Brits call for ban on imported eggs

According to a report by the European Food Safety Authority many poultry farms in EU countries are contaminated with salmonella, and eggs imported to Britain carry a food poisoning risk.

The report says in some EU countries as many as 50% of of the eggs have been contaminated with the bacteria.

It appears that 62% of farms in the Czech Republic, 55% in Poland and 51% in Spain, were found to be contaminated, while in the UK, almost 12% were found to have salmonella contamination - the third lowest in Europe.

The figures leaked to BBC's Newsnight have prompted calls for a ban on all imported eggs.

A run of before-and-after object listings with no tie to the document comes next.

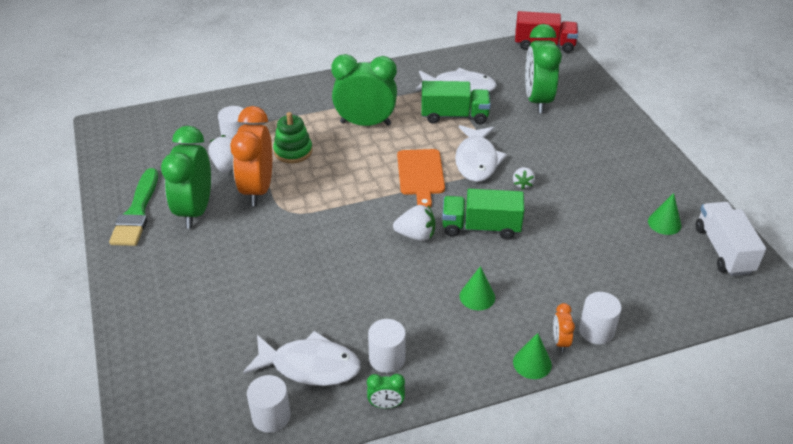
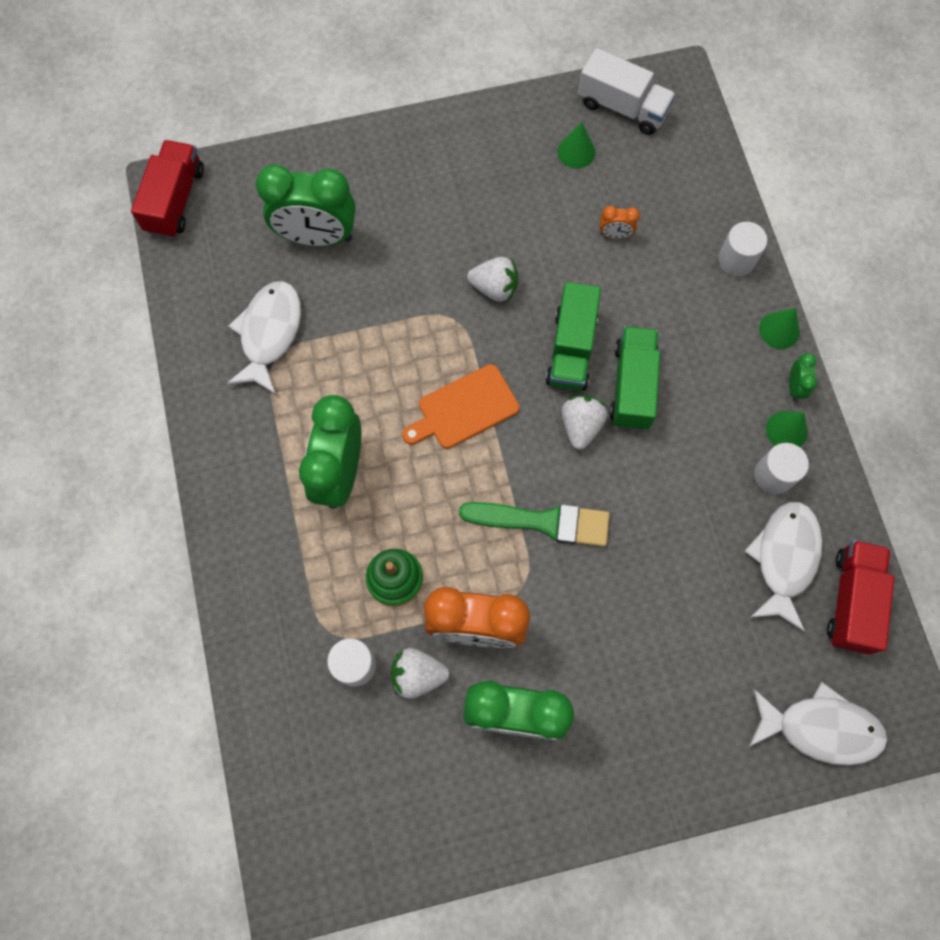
camera: 85 degrees left, 30 degrees up
green brush [109,168,158,246] -> green brush moved to [459,502,610,547]
white cylinder [247,375,291,433] -> red truck [827,540,895,655]
green clock [367,374,405,408] -> green clock moved to [789,353,817,401]
orange cutting board [397,149,445,207] -> orange cutting board turned 150 degrees clockwise [402,364,520,449]
green truck [421,81,491,124] -> green truck moved to [610,326,660,430]
white fish [455,125,507,182] -> white fish moved to [749,682,888,765]
green cone [460,266,495,310] -> green cone moved to [766,411,808,447]
white strawberry [513,167,535,190] -> white strawberry [467,257,518,302], size x1.54
orange clock [553,303,575,352] -> orange clock moved to [600,206,640,239]
white truck [696,202,766,276] -> white truck turned 150 degrees counterclockwise [578,48,676,135]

According to the British Egg Industry Council 85% of the eggs eaten in Britain are produced on UK farms, the remainder are imported from Europe; the council says eggs below standard should be banned.

It is estimated that the vast majority of imports come from Spain, around 25 million, and according to the research, as many as one in two egg farms in Spain have the salmonella bacteria in their poultry units.

Most imported eggs, including those from Spain are destined for the catering industry and that includes sandwich manufacturers and hospitals.

In 2004 15 Britons died and as many as 6,000 were struck down with severe salmonella food poisoning traced to imported Spanish eggs used by caterers supplying weddings and other functions.

Spanish authorities at the time promised to take immediate action to clean up their industry and eliminate the food poisoning risk but it is clear from the report that the risk remains.

The British Egg Industry Council says strict measures ensure that British eggs meet the highest safety standards and vets check more than 400 UK premises, testing dust, bird faeces and other material.

Only 11.9% of farms with laying hens, were found to have salmonella contamination with only 8% showing contamination with the most dangerous strain of the bacteria.

The Department for Environment, Food and Rural Affairs says this makes the UK's infection rate the third lowest of all EU member states.

The British Egg Industry Council has called for sub-standard eggs to be banned from Britain unless they meet the standards required by the British Lion scheme, which includes the vaccination of hens against salmonella, a best-before date on every egg and full traceability of eggs, hens and feed.

Animal Health Minister Ben Bradshaw said the number of reported cases of the disease in humans was at its lowest level since a 1997 peak.